A culinary work called bass for Picasso was poached in wine and butter, following the advice of Alice's aunt, who contended that a "fish, having lived its life in water, once caught, should have no further contact with the element in which it had been born and raised." The fish, once poached, was covered in "ordinary mayonnaise," then decorated with a red mayonnaise, "not colored with catsup -- horror of horrors -- but tomato paste" and topped with sieved hard-boiled eggs, truffles and finely chopped fines herbs.

Picasso, though impressed by the beauty of the fish, said that it should have been made for Matisse, not for him. Nevertheless, he rewarded Alice's artistry with a needlepoint pattern, which she used to make tapestries for two Louis XVI chairs.

And of course Alice, in the classic role of an artist's lover, served as Gertrude's muse. But given that Gertrude's art was not of the classic genre, this could take the form of not-so-classic endeavors. One guest remembers watching Gertrude instruct Alice to bat a -- what else? -- cow from one side of a field to the other, while Gertrude sat writing on a campstool.

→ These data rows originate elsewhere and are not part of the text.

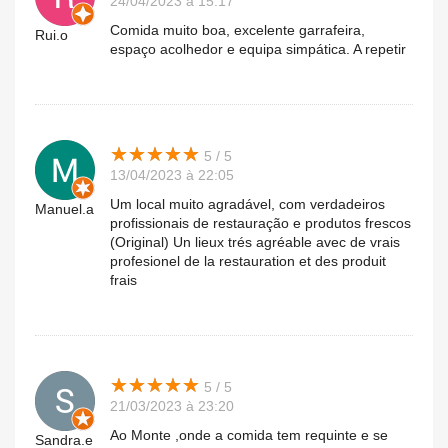
24/04/2023 à 15:17
Comida muito boa, excelente garrafeira,
Rui.o
espaço acolhedor e equipa simpática. A repetir
★
★
★
★
★
★
★
★
★
★
5 / 5
13/04/2023 à 22:05
Um local muito agradável, com verdadeiros
Manuel.a
profissionais de restauração e produtos frescos
(Original) Un lieux trés agréable avec de vrais
profesionel de la restauration et des produit
frais
★
★
★
★
★
★
★
★
★
★
5 / 5
21/03/2023 à 23:20
Ao Monte ,onde a comida tem requinte e se
Sandra.e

At some point, Gertrude suggested that Alice write an autobiography. Her suggested titles illustrate her ideas about Alice's status in their relationship: "My Life with the Great," "Wives of Geniuses I Have Sat With," "My Twenty-Five Years with Gertrude Stein." Finally, it was decided that Gertrude, not Alice, was to wear the sole pair of writing pants in the family and that Gertrude would write Alice's autobiography for her. Here she is, writing as "Alice":

I am a pretty good housekeeper and a pretty good gardener and a pretty good needlewoman and a pretty good secretary and a pretty good vet for dogs and I have to do them all at once and I found it difficult to add being a pretty good author.

About six weeks ago Gertrude Stein said, it does not look to me as if you were ever going to write that autobiography. You know what I am going to do. I am going to write it for you. I'm going to write it as simply as Dafoe did the autobiography of Robinson Crusoe. And she has and this is it.

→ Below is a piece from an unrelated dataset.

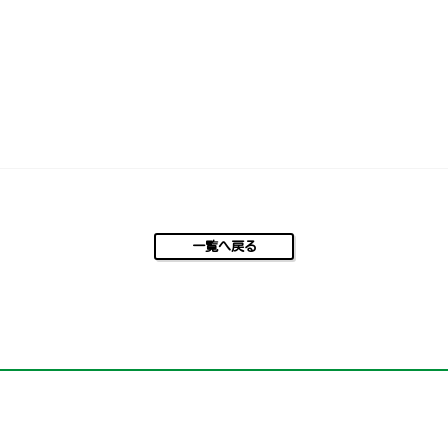
一覧へ戻る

For Gertrude to write the autobiography of Alice in Alice's "voice" could be construed as sheer hubris. And the novel, which begins with their first meeting and ends with Gertrude's decision to write the autobiography, certainly implies that Alice's life begins and ends with Gertrude. But it is also a love poem of the deepest kind -- an attempt to literally become her lover. (For what it's worth, friends who knew them both say that Gertrude faithfully reproduced Alice's verbal tics and quirks.)

Besides, there is evidence that Alice had quite a bit of power herself, albeit power of the sneakier, passive-aggressive variety. She served as Gertrude's amanuensis and editor. She typed all of Gertrude's manuscripts, making editorial suggestions, and -- since she made the astonishing claim that she read Gertrude's writing better than Gertrude -- perhaps rewrote entire passages.

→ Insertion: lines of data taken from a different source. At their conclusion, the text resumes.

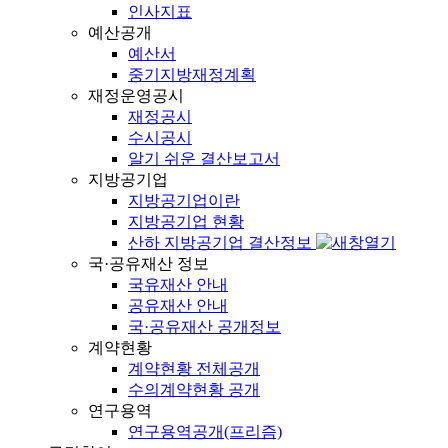
인사지표
예산공개
예산서
중기지방재정계획
재정운영공시
재정공시
수시공시
알기 쉬운 결산보고서
지방공기업
지방공기업이란
지방공기업 현황
산하 지방공기업 결산정보
국·공유재산 정보
국유재산 안내
공유재산 안내
국·공유재산 공개정보
계약현황
계약현황 전체공개
수의계약현황 공개
연구용역
연구용역공개(프리즘)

In the published version of the autobiography, "Alice" says (about Gertrude's "The Making of Americans"): "She wrote it and I typed it. It was over a thousand pages long." Whereas in Gertrude's handwritten manuscript it reads: "She wrote it and I typed it. It was over a thousand pages long and I loved every minute of it."

Hemingway, for one, argued that Alice was the one in control, and that her means of coercion were less than pleasant. He writes in "A Moveable Feast" about a conversation he overheard between the two women which took place shortly before he severed contact with the Stein-Toklas household. First, Alice was heard talking in menacing tones:

Then Ms. Stein's voice came pleading and begging saying, "Don't pussy. Don't. Don't, please don't. I'll do anything pussy but please don't do it. Please don't. Please don't pussy."

But then again, Hemingway had something of a rivalry with Alice. He says of Gertrude: "I always wanted to fuck her and she knew it and it was a good healthy feeling and made more sense than some of the talk."